Professional ratings
Review scores
| Source | Rating |
| AllMusic | Star Half star |
| MusicHound | 3.5/5 |

==Track listing==
1. "Luau" demo (Bruce Morgan) – 1:46
2. "Surfin'" demo (Brian Wilson, Mike Love) – 2:31
3. "Studio Chatter" – 0:16
4. "Surfin'" (Brian Wilson, Mike Love) – 2:29
5. "Studio Chatter" – 0:07
6. "Surfin'" (Brian Wilson, Mike Love) – 2:21
7. "Studio Chatter" – 0:23
8. "Luau" (Bruce Morgan) – 1:50
9. "Luau" (Bruce Morgan) – 1:49
10. "Barbie" (Bruce Morgan) – 2:23 [†]
11. "What Is a Young Girl Made Of" (Bruce Morgan) – 2:18 [†]

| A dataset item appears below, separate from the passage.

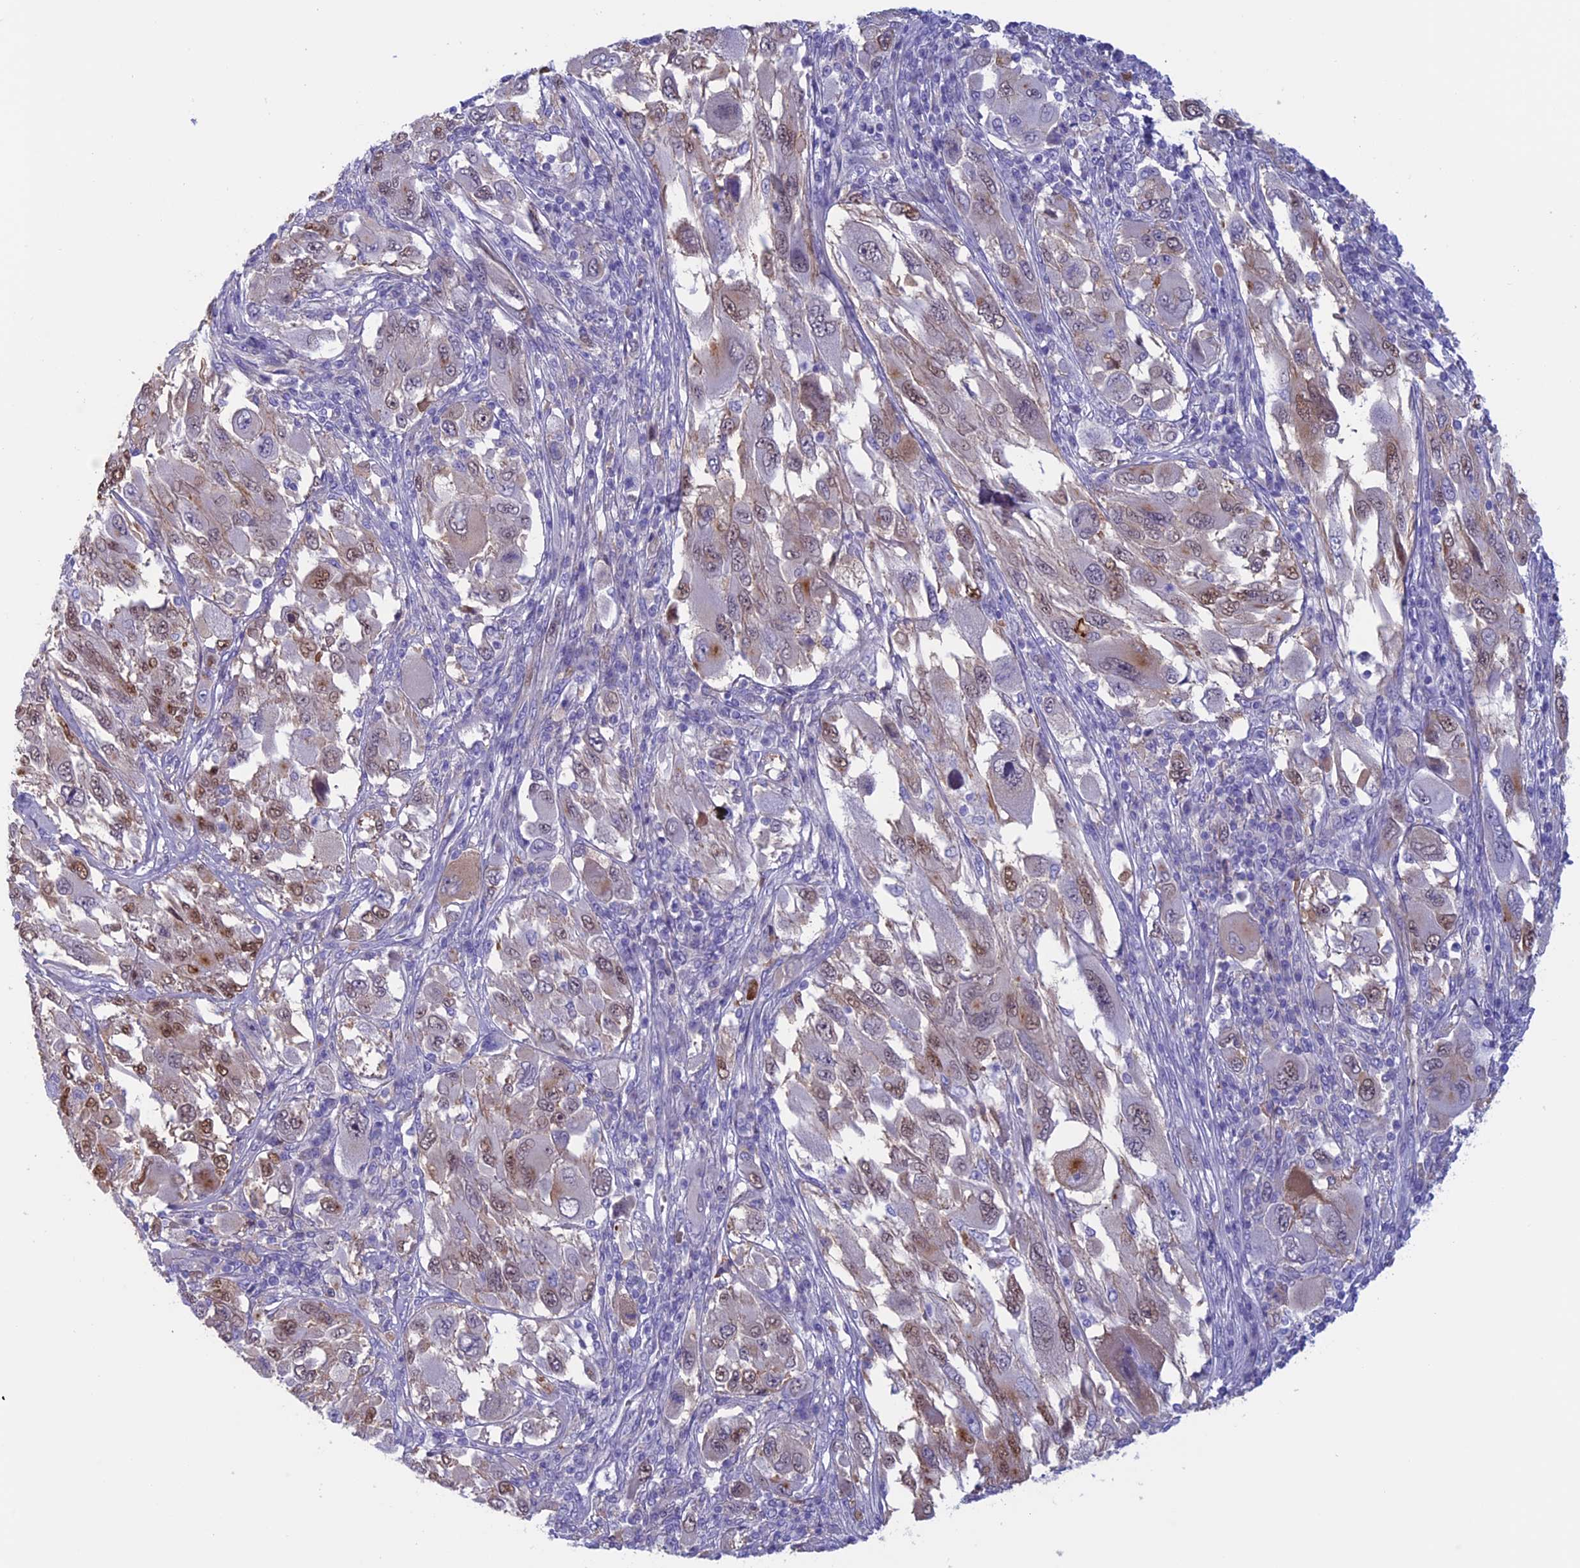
{"staining": {"intensity": "weak", "quantity": ">75%", "location": "nuclear"}, "tissue": "melanoma", "cell_type": "Tumor cells", "image_type": "cancer", "snomed": [{"axis": "morphology", "description": "Malignant melanoma, NOS"}, {"axis": "topography", "description": "Skin"}], "caption": "The photomicrograph displays staining of malignant melanoma, revealing weak nuclear protein staining (brown color) within tumor cells.", "gene": "ANGPTL2", "patient": {"sex": "female", "age": 91}}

12. "Surfin' Safari" (Brian Wilson, Mike Love) – 2:06
13. "Studio Chatter" – 0:20
14. "Surfin' Safari" (Brian Wilson, Mike Love) – 2:05
15. "Studio Chatter" – 1:00
16. "Surfer Girl" (Brian Wilson) – 2:26
17. "Judy" (Brian Wilson) – 2:22
18. "Judy" (Brian Wilson) – 2:21
19. "Beach Boy Stomp (A.K.A. Karate)" (Carl Wilson) – 2:15
20. "Surfin' Safari" (Stereo overdub attempt) (Brian Wilson, Mike Love) – 2:09
21. "Lavender" demo (Bruce Morgan) – 2:31

[†]: These tracks were released under the name Kenny and The Cadets, which comprised Brian, Carl, and Audree Wilson, and Al Jardine (after he'd left The Beach Boys). These appear as stereo mixes with the vocals on one channel, the instrumental track on the other. The originally released single was mono.